SDAR: Self-Distilled Agentic Reinforcement Learning
ArXiv: 2605.15155 | May 14, 2026
Introduces a gated auxiliary objective for on-policy self-distillation in multi-turn agents. Substantially improves GRPO performance on ALFWorld and Search-QA by providing dense token-level guidance without destabilizing the RL backbone.
Yanhua Audit: Dense supervision is the antidote to sparse rewards in RSI. SDAR's gating mechanism is a vital architectural pattern for maintaining stability during recursive iterations.
Learning from Language Feedback via Variational Policy Distillation
ArXiv: 2605.15113 | May 14, 2026
Formalizes learning from language feedback as a Variational EM problem where student and teacher policies co-evolve. Overcomes the limitations of passive teachers by actively refining them on trajectory outcomes.
Yanhua Audit: The "Teacher Plateau" is a known limit of self-improvement. Co-evolutionary VPD provides a mathematical framework for breaking through this ceiling.
Articraft: An Agentic System for Scalable Articulated 3D Asset Generation
ArXiv: 2605.15187 | May 14, 2026
Reduces 3D asset generation to program synthesis within a specialized SDK and harness. Shows that the agentic harness enables higher quality and diversity than end-to-end models.
Yanhua Audit: Further evidence that the Harness is the primary locus of agent intelligence. Defining the "World" via SDKs allows agents to explore a structured logic-space.

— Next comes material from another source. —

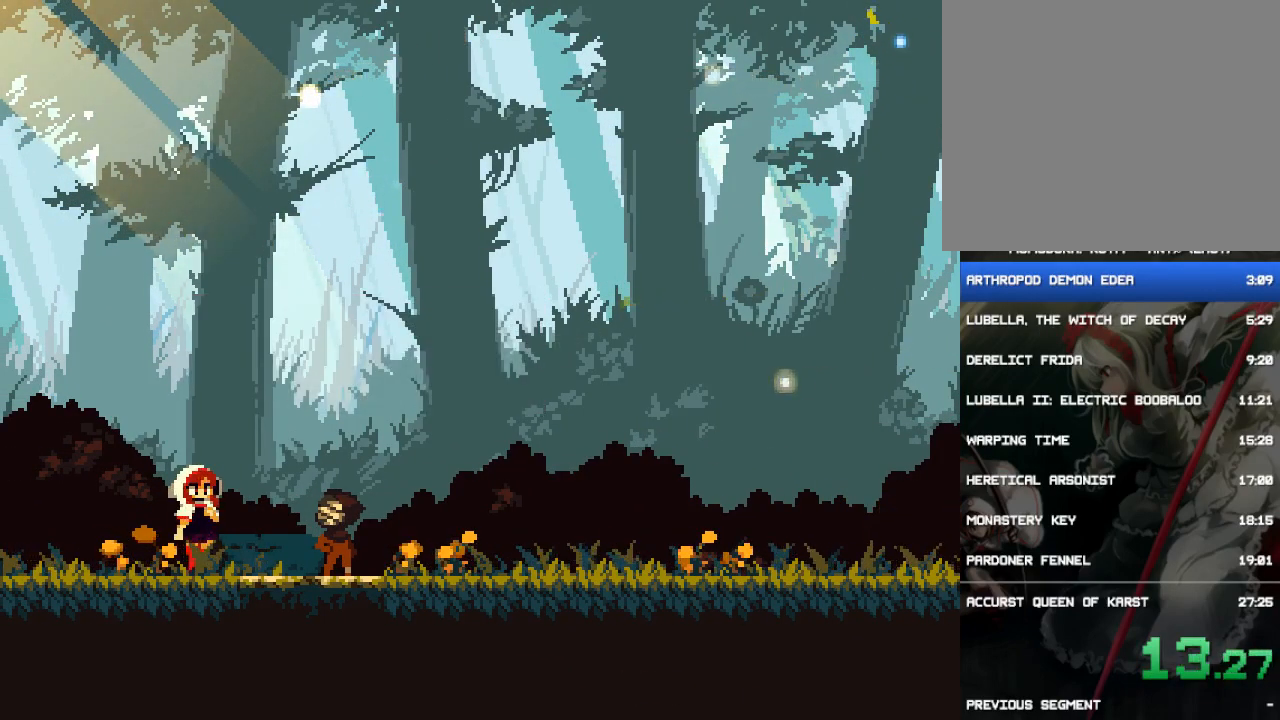
{"buttons": ["CROSS"], "events": [[17, "CROSS", "down"], [50, "CROSS", "up"], [117, "CROSS", "down"], [133, "CROSS", "up"], [200, "CROSS", "down"], [233, "CROSS", "up"], [300, "CROSS", "down"], [333, "CROSS", "up"], [400, "CROSS", "down"], [433, "CROSS", "up"], [467, "CROSS", "down"]]}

CLOVER: Closed-Loop Value Estimation & Ranking for Driving Planning
ArXiv: 2605.15120 | May 14, 2026
Implements conservative closed-loop self-distillation for autonomous driving planners. Uses a scorer to refine a generator toward vector-Pareto targets.
Yanhua Audit: Cross-domain validation of the "Generator-Scorer-Distiller" loop. The pattern of refining the generator toward scorer-selected targets is universal for RSI.